━━━━━ Page extract ━━━━━

It was a truck driver that was in the administration building. He had walked there from where he left his truck, about two miles down the road (no cell phones in those days). I went out to see what I could do for him. He took me to his truck. It was barely off the two-lane highway. One set of the trailer's rear axle tires were gone, and the wheel hubs were worn down to the axle. We are talking about two axles.

He had left the Port of New Orleans about three weeks earlier, and because of the overweight load, he had only been traveling by daylight; officers in all the states he traversed would not let him travel otherwise. There was one large wooden box on the truck that contained one of our two granite rolls (I know, you kids have never seen a granite roll; they had a propensity to explode but forty years ago they were state of the art). We had plenty of cranes and heavy trucks on site and he asked if we could come out and off load him.

I went to my boss.

"No! The contract includes freight for delivery to the mill. You go down there, pick up that roll and drop it, it will be on us!"

I gave the driver the bad news.

When I came to work the next morning, there was a large groove cut in the highway from where that truck had been sitting all the way to our delivery gate. With no other recourse, during the night the driver had dragged it up to our receiving gate.

Now, that driver was working for a lousy trucking company. They had not supported him at all.

But my boss was correct, too.

There's more. There were two granite rolls, one being a spare. The second one was late and missed the date that all parts were to be at the mill. We had a $10,000 per day penalty in the supplier's contract for everything, even one little bolt, that didn't make it to the mill by the agreed date. Except, it wasn't a tiny bolt that was late, but a 90,000-pound granite roll. The supplier asks for special dispensation since this second roll was theoretically a spare. My boss knew one word and it was, "No!"

The supplier chartered a 747 and flew one roll from Europe to the nearest major airport and trucked it to us from there. They still incurred $100,000 in late charges--10 days late.

Extreme example. Anticipate the legal aspects of your purchases, put them in the contract and then enforce them.

━━━━━ Records supplied ━━━━━

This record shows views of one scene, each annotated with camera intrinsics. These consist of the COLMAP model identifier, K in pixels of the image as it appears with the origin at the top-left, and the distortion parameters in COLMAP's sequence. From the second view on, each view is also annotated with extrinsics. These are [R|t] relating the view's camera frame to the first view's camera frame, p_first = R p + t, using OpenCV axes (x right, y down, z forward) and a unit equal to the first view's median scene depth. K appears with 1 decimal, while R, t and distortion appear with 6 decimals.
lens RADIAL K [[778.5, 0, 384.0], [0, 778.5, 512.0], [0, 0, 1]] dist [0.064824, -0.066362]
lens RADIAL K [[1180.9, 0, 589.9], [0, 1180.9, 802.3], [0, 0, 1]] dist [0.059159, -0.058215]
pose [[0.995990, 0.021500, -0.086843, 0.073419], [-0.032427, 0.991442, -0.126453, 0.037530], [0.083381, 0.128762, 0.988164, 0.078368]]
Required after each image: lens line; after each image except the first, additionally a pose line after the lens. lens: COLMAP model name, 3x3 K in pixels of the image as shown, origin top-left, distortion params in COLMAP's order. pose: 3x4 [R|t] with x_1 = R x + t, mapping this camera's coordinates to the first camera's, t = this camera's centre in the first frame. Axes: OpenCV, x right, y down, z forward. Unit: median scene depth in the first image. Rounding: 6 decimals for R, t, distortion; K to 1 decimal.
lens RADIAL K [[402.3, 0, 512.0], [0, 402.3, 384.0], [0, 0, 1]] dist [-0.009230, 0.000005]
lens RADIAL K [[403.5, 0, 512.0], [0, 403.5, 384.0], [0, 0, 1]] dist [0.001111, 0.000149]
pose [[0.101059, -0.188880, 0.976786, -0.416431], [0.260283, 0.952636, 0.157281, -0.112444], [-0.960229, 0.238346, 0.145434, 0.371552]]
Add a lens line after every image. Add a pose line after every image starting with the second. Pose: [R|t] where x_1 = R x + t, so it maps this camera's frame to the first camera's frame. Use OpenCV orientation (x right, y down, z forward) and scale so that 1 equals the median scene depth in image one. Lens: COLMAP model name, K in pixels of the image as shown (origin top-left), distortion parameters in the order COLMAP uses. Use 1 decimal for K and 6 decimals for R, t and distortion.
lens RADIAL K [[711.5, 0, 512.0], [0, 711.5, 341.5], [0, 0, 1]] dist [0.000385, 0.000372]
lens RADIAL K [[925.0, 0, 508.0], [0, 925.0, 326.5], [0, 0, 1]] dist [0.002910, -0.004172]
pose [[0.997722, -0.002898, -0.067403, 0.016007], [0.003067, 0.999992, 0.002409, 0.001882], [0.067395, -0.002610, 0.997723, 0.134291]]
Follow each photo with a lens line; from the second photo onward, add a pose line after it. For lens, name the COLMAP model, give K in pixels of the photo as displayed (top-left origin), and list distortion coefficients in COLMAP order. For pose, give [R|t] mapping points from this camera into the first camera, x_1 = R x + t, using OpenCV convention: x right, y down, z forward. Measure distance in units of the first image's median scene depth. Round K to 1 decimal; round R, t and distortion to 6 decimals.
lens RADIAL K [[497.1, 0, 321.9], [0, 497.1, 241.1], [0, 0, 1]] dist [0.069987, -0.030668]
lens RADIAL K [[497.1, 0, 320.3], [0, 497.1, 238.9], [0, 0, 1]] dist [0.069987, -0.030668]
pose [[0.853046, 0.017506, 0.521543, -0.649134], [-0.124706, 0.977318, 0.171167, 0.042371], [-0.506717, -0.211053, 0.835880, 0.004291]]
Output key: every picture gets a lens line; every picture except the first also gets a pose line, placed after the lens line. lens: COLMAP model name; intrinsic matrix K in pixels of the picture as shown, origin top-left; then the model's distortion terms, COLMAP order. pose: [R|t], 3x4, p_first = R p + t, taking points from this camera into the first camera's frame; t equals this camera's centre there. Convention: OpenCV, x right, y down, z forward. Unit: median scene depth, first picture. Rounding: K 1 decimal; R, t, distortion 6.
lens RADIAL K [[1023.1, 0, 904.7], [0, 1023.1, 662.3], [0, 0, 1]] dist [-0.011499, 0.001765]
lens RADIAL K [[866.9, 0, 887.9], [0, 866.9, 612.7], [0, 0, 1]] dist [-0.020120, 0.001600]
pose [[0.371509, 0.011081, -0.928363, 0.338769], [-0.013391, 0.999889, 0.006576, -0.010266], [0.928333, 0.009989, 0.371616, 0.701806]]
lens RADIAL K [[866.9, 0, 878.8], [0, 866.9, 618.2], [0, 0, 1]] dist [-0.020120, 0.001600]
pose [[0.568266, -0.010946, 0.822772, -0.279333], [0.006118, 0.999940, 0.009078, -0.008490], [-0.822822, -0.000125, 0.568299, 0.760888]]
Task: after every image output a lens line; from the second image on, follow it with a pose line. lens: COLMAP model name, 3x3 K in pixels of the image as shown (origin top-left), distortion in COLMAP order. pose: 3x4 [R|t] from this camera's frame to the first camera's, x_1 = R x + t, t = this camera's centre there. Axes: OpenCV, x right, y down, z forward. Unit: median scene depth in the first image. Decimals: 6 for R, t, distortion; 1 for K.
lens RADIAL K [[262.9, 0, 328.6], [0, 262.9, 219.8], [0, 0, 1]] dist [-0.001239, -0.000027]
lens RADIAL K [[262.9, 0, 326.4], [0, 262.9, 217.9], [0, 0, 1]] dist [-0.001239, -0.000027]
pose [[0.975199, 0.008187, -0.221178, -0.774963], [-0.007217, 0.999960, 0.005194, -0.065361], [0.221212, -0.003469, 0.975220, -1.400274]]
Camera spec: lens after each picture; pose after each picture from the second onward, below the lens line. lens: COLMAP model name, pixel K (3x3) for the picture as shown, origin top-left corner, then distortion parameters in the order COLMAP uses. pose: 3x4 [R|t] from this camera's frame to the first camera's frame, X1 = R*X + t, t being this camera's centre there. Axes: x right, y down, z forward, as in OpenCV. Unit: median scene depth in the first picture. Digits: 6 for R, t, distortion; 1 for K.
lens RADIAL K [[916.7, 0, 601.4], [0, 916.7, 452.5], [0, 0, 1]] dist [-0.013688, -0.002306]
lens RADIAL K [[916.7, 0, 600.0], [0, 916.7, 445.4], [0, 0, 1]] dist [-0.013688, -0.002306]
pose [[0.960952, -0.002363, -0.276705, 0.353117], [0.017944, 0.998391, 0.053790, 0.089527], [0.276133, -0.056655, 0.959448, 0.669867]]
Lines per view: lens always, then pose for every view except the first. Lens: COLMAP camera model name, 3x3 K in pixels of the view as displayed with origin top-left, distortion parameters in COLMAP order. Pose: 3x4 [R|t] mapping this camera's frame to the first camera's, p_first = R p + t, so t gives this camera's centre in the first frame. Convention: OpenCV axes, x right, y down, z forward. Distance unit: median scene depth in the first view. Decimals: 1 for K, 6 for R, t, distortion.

━━━━━

▶ **Requirement**:
Answer these questions using the granite roll story:
1. How long before reaching the mill had the driver left the Port of New Orleans?
2. What daily penalty did the supplier's contract set for anything that reached the mill after the agreed date?
3. How many days late was the second roll?
The items play no part in this work.

▶ **Worked solution**:
1. About three weeks earlier.
2. $10,000 per day.
3. 10 days.